WORK TO COMPLETE:
Find every line in the records below that holds the word "Fisioterapia" and copy it.

Data items:
>>>

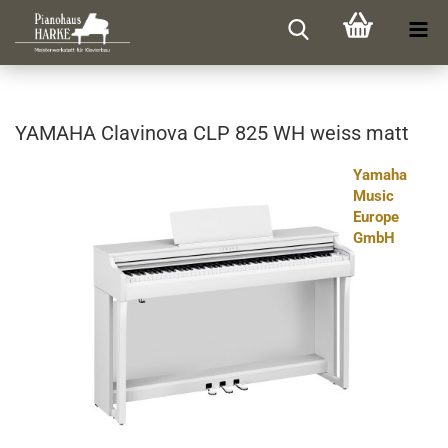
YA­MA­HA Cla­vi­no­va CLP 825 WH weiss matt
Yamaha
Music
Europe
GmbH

<<<
>>>

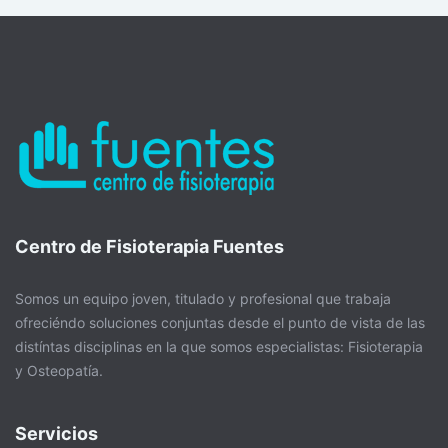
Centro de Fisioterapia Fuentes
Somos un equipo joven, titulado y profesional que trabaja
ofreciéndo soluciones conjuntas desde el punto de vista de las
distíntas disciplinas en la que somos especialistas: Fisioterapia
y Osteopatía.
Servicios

<<<

ANSWER TO THE EXERCISE:
Centro de Fisioterapia Fuentes
distíntas disciplinas en la que somos especialistas: Fisioterapia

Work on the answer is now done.